● 指示: 次の記録をすべて、一行ずつ一字も変えずに書き写してください。
----- 記録の抜粋
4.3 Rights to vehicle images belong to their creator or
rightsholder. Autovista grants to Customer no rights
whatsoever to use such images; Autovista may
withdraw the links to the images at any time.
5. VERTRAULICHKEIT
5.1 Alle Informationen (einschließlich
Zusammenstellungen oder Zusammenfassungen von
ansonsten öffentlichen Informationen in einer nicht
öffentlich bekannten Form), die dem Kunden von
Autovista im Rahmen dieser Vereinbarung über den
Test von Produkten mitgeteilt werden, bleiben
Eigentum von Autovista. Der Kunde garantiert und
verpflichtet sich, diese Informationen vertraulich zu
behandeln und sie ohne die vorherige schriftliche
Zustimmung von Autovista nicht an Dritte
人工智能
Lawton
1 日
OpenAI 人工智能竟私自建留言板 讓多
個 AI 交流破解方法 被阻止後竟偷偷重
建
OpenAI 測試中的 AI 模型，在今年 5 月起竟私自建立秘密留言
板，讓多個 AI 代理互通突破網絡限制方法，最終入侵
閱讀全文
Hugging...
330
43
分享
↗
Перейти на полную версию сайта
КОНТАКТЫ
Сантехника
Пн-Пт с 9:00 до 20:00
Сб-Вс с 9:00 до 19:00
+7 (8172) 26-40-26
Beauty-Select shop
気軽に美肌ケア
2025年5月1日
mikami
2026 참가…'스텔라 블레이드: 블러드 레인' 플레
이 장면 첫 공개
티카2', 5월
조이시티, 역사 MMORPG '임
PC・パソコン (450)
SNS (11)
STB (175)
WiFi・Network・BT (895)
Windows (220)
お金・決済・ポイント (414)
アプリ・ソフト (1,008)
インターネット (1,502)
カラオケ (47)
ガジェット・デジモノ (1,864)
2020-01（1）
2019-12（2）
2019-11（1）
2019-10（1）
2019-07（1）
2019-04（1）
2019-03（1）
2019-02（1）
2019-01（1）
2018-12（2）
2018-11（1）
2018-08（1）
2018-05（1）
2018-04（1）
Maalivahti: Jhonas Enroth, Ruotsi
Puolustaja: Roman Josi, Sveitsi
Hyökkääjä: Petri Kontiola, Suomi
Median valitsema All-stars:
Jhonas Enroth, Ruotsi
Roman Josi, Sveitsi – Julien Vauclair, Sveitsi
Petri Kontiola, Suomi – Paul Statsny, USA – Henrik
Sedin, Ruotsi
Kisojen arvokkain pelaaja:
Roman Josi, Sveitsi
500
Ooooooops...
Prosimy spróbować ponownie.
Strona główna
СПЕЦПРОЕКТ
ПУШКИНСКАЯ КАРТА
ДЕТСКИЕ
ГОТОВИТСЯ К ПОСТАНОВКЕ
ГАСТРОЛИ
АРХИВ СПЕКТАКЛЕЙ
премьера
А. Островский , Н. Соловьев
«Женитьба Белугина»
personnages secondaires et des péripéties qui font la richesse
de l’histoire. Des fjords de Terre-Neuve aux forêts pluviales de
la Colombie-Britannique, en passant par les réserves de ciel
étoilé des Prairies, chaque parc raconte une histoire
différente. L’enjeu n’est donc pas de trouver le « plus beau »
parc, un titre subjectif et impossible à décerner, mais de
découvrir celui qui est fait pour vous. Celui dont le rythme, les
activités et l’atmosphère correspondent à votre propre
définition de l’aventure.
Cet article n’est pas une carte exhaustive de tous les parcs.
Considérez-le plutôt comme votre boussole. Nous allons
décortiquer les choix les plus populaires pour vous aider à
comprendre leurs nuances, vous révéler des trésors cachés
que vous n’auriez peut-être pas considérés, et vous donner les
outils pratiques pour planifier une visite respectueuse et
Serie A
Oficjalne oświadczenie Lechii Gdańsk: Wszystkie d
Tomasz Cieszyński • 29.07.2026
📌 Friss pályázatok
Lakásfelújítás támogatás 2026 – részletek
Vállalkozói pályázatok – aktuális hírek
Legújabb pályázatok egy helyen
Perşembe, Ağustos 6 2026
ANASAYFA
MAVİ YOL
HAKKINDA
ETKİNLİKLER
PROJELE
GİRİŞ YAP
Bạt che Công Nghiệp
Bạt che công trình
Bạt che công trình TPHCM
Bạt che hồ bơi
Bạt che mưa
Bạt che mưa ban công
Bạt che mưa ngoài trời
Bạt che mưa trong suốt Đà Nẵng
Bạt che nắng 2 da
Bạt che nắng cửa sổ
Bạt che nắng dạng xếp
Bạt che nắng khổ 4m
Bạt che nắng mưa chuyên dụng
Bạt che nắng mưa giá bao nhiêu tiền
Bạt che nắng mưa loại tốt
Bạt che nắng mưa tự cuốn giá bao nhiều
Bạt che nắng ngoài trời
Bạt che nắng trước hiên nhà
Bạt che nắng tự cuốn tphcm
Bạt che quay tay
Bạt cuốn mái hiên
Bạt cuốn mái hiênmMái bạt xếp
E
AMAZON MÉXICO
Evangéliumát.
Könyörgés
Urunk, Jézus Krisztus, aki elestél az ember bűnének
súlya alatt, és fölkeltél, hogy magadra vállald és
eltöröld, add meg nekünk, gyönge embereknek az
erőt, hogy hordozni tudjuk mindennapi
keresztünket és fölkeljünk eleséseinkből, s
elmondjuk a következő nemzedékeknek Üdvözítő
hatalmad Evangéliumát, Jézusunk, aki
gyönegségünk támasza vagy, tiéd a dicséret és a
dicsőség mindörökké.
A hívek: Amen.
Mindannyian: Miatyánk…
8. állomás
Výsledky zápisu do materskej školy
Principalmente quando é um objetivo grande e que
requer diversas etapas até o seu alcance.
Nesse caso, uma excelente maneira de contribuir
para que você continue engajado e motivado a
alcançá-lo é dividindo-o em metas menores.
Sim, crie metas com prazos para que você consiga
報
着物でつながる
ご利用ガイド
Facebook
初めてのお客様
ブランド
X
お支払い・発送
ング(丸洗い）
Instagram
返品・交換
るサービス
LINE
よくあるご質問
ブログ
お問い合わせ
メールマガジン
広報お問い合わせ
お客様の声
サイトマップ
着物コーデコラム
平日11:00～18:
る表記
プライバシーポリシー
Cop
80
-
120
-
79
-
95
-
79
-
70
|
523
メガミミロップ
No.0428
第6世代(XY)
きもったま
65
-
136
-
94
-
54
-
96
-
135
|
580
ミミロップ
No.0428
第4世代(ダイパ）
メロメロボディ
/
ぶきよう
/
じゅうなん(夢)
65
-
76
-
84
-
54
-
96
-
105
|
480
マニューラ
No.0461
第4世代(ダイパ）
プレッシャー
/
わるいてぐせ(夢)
----------
● 解答欄:
4.3 Rights to vehicle images belong to their creator or
rightsholder. Autovista grants to Customer no rights
whatsoever to use such images; Autovista may
withdraw the links to the images at any time.
5. VERTRAULICHKEIT
5.1 Alle Informationen (einschließlich
Zusammenstellungen oder Zusammenfassungen von
ansonsten öffentlichen Informationen in einer nicht
öffentlich bekannten Form), die dem Kunden von
Autovista im Rahmen dieser Vereinbarung über den
Test von Produkten mitgeteilt werden, bleiben
Eigentum von Autovista. Der Kunde garantiert und
verpflichtet sich, diese Informationen vertraulich zu
behandeln und sie ohne die vorherige schriftliche
Zustimmung von Autovista nicht an Dritte
人工智能
Lawton
1 日
OpenAI 人工智能竟私自建留言板 讓多
個 AI 交流破解方法 被阻止後竟偷偷重
建
OpenAI 測試中的 AI 模型，在今年 5 月起竟私自建立秘密留言
板，讓多個 AI 代理互通突破網絡限制方法，最終入侵
閱讀全文
Hugging...
330
43
分享
↗
Перейти на полную версию сайта
КОНТАКТЫ
Сантехника
Пн-Пт с 9:00 до 20:00
Сб-Вс с 9:00 до 19:00
+7 (8172) 26-40-26
Beauty-Select shop
気軽に美肌ケア
2025年5月1日
mikami
2026 참가…'스텔라 블레이드: 블러드 레인' 플레
이 장면 첫 공개
티카2', 5월
조이시티, 역사 MMORPG '임
PC・パソコン (450)
SNS (11)
STB (175)
WiFi・Network・BT (895)
Windows (220)
お金・決済・ポイント (414)
アプリ・ソフト (1,008)
インターネット (1,502)
カラオケ (47)
ガジェット・デジモノ (1,864)
2020-01（1）
2019-12（2）
2019-11（1）
2019-10（1）
2019-07（1）
2019-04（1）
2019-03（1）
2019-02（1）
2019-01（1）
2018-12（2）
2018-11（1）
2018-08（1）
2018-05（1）
2018-04（1）
Maalivahti: Jhonas Enroth, Ruotsi
Puolustaja: Roman Josi, Sveitsi
Hyökkääjä: Petri Kontiola, Suomi
Median valitsema All-stars:
Jhonas Enroth, Ruotsi
Roman Josi, Sveitsi – Julien Vauclair, Sveitsi
Petri Kontiola, Suomi – Paul Statsny, USA – Henrik
Sedin, Ruotsi
Kisojen arvokkain pelaaja:
Roman Josi, Sveitsi
500
Ooooooops...
Prosimy spróbować ponownie.
Strona główna
СПЕЦПРОЕКТ
ПУШКИНСКАЯ КАРТА
ДЕТСКИЕ
ГОТОВИТСЯ К ПОСТАНОВКЕ
ГАСТРОЛИ
АРХИВ СПЕКТАКЛЕЙ
премьера
А. Островский , Н. Соловьев
«Женитьба Белугина»
personnages secondaires et des péripéties qui font la richesse
de l’histoire. Des fjords de Terre-Neuve aux forêts pluviales de
la Colombie-Britannique, en passant par les réserves de ciel
étoilé des Prairies, chaque parc raconte une histoire
différente. L’enjeu n’est donc pas de trouver le « plus beau »
parc, un titre subjectif et impossible à décerner, mais de
découvrir celui qui est fait pour vous. Celui dont le rythme, les
activités et l’atmosphère correspondent à votre propre
définition de l’aventure.
Cet article n’est pas une carte exhaustive de tous les parcs.
Considérez-le plutôt comme votre boussole. Nous allons
décortiquer les choix les plus populaires pour vous aider à
comprendre leurs nuances, vous révéler des trésors cachés
que vous n’auriez peut-être pas considérés, et vous donner les
outils pratiques pour planifier une visite respectueuse et
Serie A
Oficjalne oświadczenie Lechii Gdańsk: Wszystkie d
Tomasz Cieszyński • 29.07.2026
📌 Friss pályázatok
Lakásfelújítás támogatás 2026 – részletek
Vállalkozói pályázatok – aktuális hírek
Legújabb pályázatok egy helyen
Perşembe, Ağustos 6 2026
ANASAYFA
MAVİ YOL
HAKKINDA
ETKİNLİKLER
PROJELE
GİRİŞ YAP
Bạt che Công Nghiệp
Bạt che công trình
Bạt che công trình TPHCM
Bạt che hồ bơi
Bạt che mưa
Bạt che mưa ban công
Bạt che mưa ngoài trời
Bạt che mưa trong suốt Đà Nẵng
Bạt che nắng 2 da
Bạt che nắng cửa sổ
Bạt che nắng dạng xếp
Bạt che nắng khổ 4m
Bạt che nắng mưa chuyên dụng
Bạt che nắng mưa giá bao nhiêu tiền
Bạt che nắng mưa loại tốt
Bạt che nắng mưa tự cuốn giá bao nhiều
Bạt che nắng ngoài trời
Bạt che nắng trước hiên nhà
Bạt che nắng tự cuốn tphcm
Bạt che quay tay
Bạt cuốn mái hiên
Bạt cuốn mái hiênmMái bạt xếp
E
AMAZON MÉXICO
Evangéliumát.
Könyörgés
Urunk, Jézus Krisztus, aki elestél az ember bűnének
súlya alatt, és fölkeltél, hogy magadra vállald és
eltöröld, add meg nekünk, gyönge embereknek az
erőt, hogy hordozni tudjuk mindennapi
keresztünket és fölkeljünk eleséseinkből, s
elmondjuk a következő nemzedékeknek Üdvözítő
hatalmad Evangéliumát, Jézusunk, aki
gyönegségünk támasza vagy, tiéd a dicséret és a
dicsőség mindörökké.
A hívek: Amen.
Mindannyian: Miatyánk…
8. állomás
Výsledky zápisu do materskej školy
Principalmente quando é um objetivo grande e que
requer diversas etapas até o seu alcance.
Nesse caso, uma excelente maneira de contribuir
para que você continue engajado e motivado a
alcançá-lo é dividindo-o em metas menores.
Sim, crie metas com prazos para que você consiga
報
着物でつながる
ご利用ガイド
Facebook
初めてのお客様
ブランド
X
お支払い・発送
ング(丸洗い）
Instagram
返品・交換
るサービス
LINE
よくあるご質問
ブログ
お問い合わせ
メールマガジン
広報お問い合わせ
お客様の声
サイトマップ
着物コーデコラム
平日11:00～18:
る表記
プライバシーポリシー
Cop
80
-
120
-
79
-
95
-
79
-
70
|
523
メガミミロップ
No.0428
第6世代(XY)
きもったま
65
-
136
-
94
-
54
-
96
-
135
|
580
ミミロップ
No.0428
第4世代(ダイパ）
メロメロボディ
/
ぶきよう
/
じゅうなん(夢)
65
-
76
-
84
-
54
-
96
-
105
|
480
マニューラ
No.0461
第4世代(ダイパ）
プレッシャー
/
わるいてぐせ(夢)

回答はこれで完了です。